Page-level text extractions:
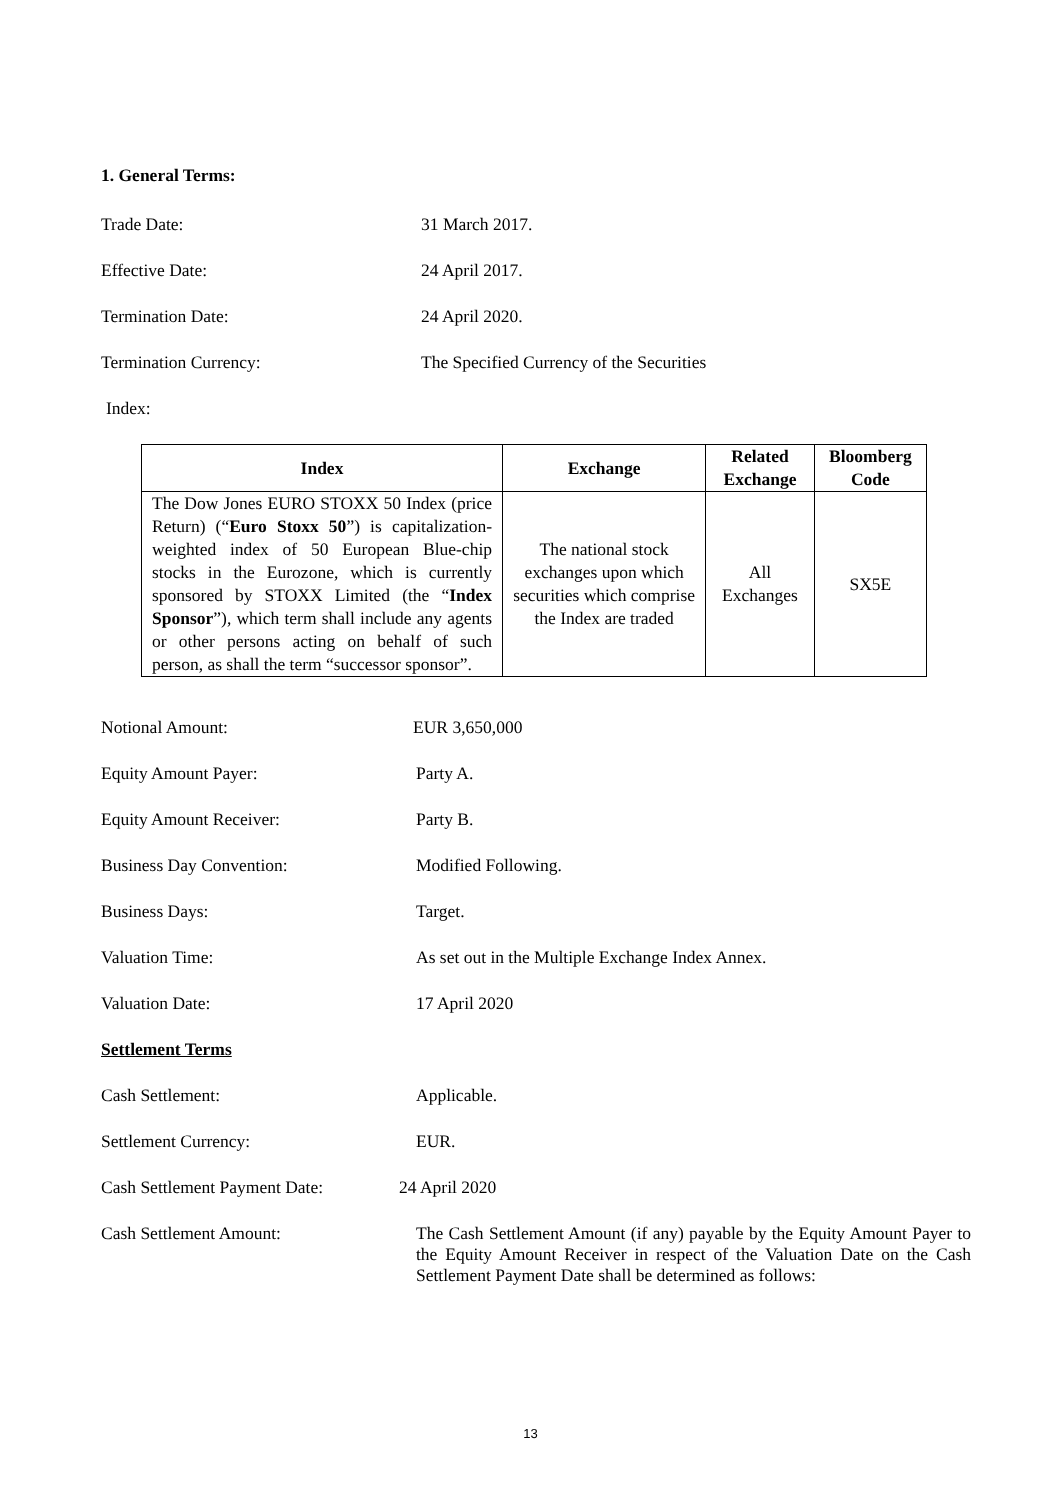1. General Terms:
Trade Date: 31 March 2017.
Effective Date: 24 April 2017.
Termination Date: 24 April 2020.
Termination Currency: The Specified Currency of the Securities
Index:
| Index | Exchange | Related Exchange | Bloomberg Code |
| --- | --- | --- | --- |
| The Dow Jones EURO STOXX 50 Index (price Return) (“ Euro Stoxx 50 ”) is capitalization-weighted index of 50 European Blue-chip stocks in the Eurozone, which is currently sponsored by STOXX Limited (the “ Index Sponsor ”), which term shall include any agents or other persons acting on behalf of such person, as shall the term “successor sponsor”. | The national stock exchanges upon which securities which comprise the Index are traded | All Exchanges | SX5E |
Notional Amount: EUR 3,650,000
Equity Amount Payer: Party A.
Equity Amount Receiver: Party B.
Business Day Convention: Modified Following.
Business Days: Target.
Valuation Time: As set out in the Multiple Exchange Index Annex.
Valuation Date: 17 April 2020
Settlement Terms
Cash Settlement: Applicable.
Settlement Currency: EUR.
Cash Settlement Payment Date:
24 April 2020
Cash Settlement Amount: The Cash Settlement Amount (if any) payable by the Equity Amount Payer to the Equity Amount Receiver in respect of the Valuation Date on the Cash Settlement Payment Date shall be determined as follows:
13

WORK TO COMPLETE | Write the records out in full, word for word; leave every picture behind.

PROBLEM SOLUTION |
1. General Terms:
Trade Date: 31 March 2017.
Effective Date: 24 April 2017.
Termination Date: 24 April 2020.
Termination Currency: The Specified Currency of the Securities
Index:
| Index | Exchange | Related Exchange | Bloomberg Code |
| --- | --- | --- | --- |
| The Dow Jones EURO STOXX 50 Index (price Return) (“ Euro Stoxx 50 ”) is capitalization-weighted index of 50 European Blue-chip stocks in the Eurozone, which is currently sponsored by STOXX Limited (the “ Index Sponsor ”), which term shall include any agents or other persons acting on behalf of such person, as shall the term “successor sponsor”. | The national stock exchanges upon which securities which comprise the Index are traded | All Exchanges | SX5E |
Notional Amount: EUR 3,650,000
Equity Amount Payer: Party A.
Equity Amount Receiver: Party B.
Business Day Convention: Modified Following.
Business Days: Target.
Valuation Time: As set out in the Multiple Exchange Index Annex.
Valuation Date: 17 April 2020
Settlement Terms
Cash Settlement: Applicable.
Settlement Currency: EUR.
Cash Settlement Payment Date:
24 April 2020
Cash Settlement Amount: The Cash Settlement Amount (if any) payable by the Equity Amount Payer to the Equity Amount Receiver in respect of the Valuation Date on the Cash Settlement Payment Date shall be determined as follows:
13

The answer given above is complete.